>>>>

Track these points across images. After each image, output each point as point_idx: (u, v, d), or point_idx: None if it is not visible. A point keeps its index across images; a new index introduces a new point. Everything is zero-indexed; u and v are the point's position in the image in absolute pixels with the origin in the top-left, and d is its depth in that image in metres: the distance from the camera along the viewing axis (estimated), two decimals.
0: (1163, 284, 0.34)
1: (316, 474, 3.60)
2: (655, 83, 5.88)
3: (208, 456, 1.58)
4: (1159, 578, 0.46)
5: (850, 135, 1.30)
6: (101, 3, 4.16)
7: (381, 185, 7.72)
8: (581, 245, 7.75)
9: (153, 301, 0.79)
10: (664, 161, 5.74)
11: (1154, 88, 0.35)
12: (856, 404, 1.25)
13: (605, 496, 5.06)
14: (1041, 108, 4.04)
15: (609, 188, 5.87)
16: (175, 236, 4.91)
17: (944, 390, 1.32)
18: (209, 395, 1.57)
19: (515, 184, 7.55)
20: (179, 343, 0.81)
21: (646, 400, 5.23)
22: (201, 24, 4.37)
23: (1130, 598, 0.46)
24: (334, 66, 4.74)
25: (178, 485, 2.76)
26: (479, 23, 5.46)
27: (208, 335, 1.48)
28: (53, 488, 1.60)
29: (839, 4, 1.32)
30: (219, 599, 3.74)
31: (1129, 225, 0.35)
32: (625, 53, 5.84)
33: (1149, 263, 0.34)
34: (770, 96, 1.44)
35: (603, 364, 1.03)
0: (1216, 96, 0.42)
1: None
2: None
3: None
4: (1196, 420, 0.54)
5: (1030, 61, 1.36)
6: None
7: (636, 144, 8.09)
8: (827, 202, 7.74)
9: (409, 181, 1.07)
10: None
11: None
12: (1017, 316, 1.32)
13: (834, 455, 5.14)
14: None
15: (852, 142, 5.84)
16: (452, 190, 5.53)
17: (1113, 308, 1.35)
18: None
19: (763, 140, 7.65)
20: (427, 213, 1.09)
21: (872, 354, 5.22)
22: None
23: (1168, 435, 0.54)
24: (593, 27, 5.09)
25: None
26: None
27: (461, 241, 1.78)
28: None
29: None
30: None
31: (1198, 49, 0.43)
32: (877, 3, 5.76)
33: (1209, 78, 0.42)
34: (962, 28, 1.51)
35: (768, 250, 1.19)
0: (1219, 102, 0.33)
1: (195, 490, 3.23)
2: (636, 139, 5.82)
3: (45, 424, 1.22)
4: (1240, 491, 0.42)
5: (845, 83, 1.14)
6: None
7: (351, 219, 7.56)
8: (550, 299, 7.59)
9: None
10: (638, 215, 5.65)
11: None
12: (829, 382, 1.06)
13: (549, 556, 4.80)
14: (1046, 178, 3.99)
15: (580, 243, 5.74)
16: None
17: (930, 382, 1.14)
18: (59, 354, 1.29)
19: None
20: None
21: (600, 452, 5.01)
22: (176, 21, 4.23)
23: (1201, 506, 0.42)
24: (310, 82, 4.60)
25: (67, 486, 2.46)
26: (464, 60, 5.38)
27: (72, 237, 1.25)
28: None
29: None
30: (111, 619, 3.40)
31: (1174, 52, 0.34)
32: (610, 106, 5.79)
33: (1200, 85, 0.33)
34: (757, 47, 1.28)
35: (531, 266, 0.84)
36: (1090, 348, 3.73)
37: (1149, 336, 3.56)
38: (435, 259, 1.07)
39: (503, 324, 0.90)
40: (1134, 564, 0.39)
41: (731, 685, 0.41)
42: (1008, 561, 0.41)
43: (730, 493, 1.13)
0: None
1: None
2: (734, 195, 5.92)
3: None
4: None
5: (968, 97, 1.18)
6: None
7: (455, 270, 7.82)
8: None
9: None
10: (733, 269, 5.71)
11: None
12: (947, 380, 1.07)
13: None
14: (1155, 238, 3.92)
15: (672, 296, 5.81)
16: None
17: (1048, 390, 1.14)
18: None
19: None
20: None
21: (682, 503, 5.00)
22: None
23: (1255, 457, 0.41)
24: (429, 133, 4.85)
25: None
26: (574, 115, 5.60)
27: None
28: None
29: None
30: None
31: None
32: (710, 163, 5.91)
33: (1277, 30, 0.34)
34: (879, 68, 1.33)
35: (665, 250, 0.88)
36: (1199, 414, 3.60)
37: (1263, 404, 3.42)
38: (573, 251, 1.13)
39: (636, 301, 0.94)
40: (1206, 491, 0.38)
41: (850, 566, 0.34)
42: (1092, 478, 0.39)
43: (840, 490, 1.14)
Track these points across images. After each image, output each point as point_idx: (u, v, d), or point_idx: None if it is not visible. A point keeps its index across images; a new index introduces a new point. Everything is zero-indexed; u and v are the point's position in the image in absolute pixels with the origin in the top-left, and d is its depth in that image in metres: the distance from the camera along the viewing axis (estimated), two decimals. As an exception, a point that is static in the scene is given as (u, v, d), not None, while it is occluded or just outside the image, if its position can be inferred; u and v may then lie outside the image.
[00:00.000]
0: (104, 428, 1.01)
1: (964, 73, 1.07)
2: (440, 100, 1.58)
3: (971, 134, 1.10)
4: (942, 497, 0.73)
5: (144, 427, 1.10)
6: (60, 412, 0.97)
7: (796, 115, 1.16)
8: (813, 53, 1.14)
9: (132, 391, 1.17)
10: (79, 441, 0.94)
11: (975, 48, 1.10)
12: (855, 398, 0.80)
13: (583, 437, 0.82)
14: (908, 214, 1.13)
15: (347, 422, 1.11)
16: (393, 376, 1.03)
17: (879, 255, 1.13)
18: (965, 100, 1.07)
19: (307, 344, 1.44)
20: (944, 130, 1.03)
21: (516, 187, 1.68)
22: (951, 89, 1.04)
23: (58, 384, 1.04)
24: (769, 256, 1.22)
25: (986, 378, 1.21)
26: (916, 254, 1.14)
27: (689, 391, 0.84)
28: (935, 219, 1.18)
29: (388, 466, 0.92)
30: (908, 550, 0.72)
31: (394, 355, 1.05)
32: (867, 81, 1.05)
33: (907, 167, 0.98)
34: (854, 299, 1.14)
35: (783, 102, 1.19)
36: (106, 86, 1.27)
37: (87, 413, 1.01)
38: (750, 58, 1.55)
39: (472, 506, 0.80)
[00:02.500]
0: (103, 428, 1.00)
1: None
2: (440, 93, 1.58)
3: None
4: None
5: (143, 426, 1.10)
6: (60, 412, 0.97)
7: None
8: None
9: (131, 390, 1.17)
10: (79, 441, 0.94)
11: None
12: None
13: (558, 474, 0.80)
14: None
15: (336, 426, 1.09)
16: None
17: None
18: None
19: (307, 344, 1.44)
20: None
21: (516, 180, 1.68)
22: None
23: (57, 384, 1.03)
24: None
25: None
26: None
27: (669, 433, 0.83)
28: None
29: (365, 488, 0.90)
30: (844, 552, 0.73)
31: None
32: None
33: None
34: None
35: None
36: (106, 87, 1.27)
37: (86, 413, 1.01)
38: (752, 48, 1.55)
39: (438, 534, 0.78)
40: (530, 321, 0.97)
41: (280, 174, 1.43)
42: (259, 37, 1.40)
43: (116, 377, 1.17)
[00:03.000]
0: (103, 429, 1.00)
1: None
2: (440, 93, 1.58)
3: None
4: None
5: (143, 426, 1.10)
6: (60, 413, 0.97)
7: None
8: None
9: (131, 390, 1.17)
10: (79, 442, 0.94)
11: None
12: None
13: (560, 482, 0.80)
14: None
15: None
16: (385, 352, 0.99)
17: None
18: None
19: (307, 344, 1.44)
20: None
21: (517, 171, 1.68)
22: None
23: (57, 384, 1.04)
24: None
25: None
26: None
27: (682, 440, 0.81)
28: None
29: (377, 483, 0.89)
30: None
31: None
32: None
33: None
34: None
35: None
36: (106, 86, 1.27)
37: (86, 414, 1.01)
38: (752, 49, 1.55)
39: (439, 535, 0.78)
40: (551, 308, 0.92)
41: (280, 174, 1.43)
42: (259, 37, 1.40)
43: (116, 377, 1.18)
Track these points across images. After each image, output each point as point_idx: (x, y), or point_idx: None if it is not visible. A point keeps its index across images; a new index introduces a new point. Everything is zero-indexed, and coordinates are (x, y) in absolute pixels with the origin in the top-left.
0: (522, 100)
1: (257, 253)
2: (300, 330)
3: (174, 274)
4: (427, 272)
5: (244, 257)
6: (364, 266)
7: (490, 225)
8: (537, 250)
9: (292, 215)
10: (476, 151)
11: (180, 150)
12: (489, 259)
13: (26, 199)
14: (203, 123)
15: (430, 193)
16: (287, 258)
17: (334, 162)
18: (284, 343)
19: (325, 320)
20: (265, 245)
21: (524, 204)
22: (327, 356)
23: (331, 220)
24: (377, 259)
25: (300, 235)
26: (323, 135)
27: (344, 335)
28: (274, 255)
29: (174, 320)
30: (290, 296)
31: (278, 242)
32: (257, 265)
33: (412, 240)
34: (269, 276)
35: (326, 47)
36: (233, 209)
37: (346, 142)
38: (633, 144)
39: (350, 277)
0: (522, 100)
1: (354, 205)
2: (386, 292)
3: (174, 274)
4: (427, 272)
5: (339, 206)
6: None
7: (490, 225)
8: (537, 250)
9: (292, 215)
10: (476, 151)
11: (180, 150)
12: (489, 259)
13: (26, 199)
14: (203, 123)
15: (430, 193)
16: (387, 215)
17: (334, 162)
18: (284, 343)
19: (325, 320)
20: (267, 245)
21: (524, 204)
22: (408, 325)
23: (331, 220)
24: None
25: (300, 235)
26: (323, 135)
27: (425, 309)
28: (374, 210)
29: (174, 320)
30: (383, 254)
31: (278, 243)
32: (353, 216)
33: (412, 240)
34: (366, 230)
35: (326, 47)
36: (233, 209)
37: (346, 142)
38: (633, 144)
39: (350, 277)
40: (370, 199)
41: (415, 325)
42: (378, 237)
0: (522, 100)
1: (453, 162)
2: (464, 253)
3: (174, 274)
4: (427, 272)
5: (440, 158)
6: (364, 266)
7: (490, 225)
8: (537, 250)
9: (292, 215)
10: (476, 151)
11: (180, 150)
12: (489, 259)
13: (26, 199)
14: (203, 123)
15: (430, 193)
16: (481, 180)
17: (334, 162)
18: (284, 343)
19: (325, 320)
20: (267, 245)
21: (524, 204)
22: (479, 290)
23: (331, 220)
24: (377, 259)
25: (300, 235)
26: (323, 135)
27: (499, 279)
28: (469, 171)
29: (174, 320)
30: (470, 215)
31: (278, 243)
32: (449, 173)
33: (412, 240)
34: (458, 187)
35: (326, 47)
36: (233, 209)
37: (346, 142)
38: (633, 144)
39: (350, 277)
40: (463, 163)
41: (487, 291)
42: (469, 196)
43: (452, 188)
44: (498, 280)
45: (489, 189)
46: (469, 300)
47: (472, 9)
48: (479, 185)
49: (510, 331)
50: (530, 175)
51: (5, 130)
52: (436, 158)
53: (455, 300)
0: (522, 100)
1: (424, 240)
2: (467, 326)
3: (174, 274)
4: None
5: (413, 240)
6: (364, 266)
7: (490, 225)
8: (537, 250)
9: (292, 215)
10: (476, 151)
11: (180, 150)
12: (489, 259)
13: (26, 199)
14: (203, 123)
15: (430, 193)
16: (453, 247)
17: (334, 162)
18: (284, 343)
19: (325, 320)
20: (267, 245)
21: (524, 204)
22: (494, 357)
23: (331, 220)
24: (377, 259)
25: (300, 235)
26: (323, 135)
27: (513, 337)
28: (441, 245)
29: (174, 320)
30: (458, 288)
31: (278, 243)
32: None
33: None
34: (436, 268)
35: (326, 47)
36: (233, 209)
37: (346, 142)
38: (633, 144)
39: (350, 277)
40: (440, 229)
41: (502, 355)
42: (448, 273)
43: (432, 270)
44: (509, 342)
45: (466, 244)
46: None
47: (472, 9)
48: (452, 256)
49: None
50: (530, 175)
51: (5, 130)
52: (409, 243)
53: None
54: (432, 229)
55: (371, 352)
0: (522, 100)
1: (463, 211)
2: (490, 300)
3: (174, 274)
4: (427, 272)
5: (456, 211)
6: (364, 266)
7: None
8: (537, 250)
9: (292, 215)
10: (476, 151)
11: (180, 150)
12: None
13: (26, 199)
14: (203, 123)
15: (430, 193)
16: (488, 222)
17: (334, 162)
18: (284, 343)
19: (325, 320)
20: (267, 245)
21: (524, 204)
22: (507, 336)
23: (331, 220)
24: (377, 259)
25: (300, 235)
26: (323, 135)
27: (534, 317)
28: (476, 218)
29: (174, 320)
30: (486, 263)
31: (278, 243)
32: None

<<<<

BRIEF »
All that is wanted is an exact copy of the lines above from the one with "in the top-left." through the one with "41: (415, 325)", with both ends included.

ANSWER TO THIS PROBLEM »
Track these points across images. After each image, output each point as point_idx: (x, y), or point_idx: None if it is not visible. A point keeps its index across images; a new index introduces a new point. Everything is zero-indexed, and coordinates are (x, y) in absolute pixels with the origin in the top-left.
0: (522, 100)
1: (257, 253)
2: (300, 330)
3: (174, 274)
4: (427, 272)
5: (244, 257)
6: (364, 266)
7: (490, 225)
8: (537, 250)
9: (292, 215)
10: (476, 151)
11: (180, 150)
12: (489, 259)
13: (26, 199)
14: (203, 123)
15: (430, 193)
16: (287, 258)
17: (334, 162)
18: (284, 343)
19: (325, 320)
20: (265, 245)
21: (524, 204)
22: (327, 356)
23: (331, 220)
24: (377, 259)
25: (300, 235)
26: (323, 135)
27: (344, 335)
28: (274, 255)
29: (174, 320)
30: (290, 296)
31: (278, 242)
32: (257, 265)
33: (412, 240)
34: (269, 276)
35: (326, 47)
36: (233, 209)
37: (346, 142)
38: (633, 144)
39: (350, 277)
0: (522, 100)
1: (354, 205)
2: (386, 292)
3: (174, 274)
4: (427, 272)
5: (339, 206)
6: None
7: (490, 225)
8: (537, 250)
9: (292, 215)
10: (476, 151)
11: (180, 150)
12: (489, 259)
13: (26, 199)
14: (203, 123)
15: (430, 193)
16: (387, 215)
17: (334, 162)
18: (284, 343)
19: (325, 320)
20: (267, 245)
21: (524, 204)
22: (408, 325)
23: (331, 220)
24: None
25: (300, 235)
26: (323, 135)
27: (425, 309)
28: (374, 210)
29: (174, 320)
30: (383, 254)
31: (278, 243)
32: (353, 216)
33: (412, 240)
34: (366, 230)
35: (326, 47)
36: (233, 209)
37: (346, 142)
38: (633, 144)
39: (350, 277)
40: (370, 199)
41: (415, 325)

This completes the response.